**EXERCISE OBJECTIVE**
Output the section of the listing that begins with the line containing "הצהרת נגישות" and runs to the end of the listing as a numbered list, omitting any blank lines.

**Collected data**
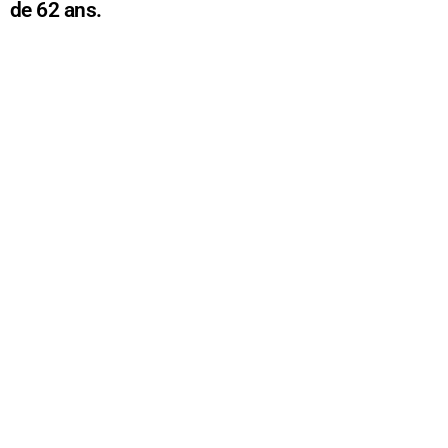
de 62 ans.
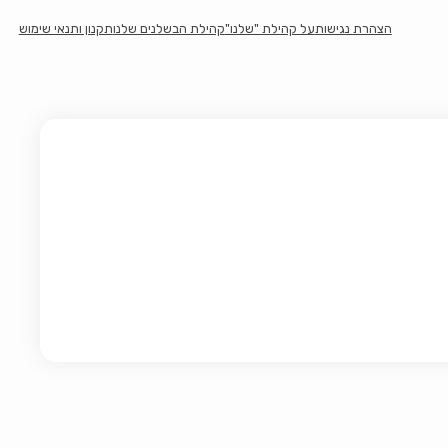
הצהרת נגישות
על קהילת "שלנו"
קהילת הבשלנים שלנו
תקנון ותנאי שימוש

**TASK SOLUTION**
1. הצהרת נגישות
2. על קהילת "שלנו"
3. קהילת הבשלנים שלנו
4. תקנון ותנאי שימוש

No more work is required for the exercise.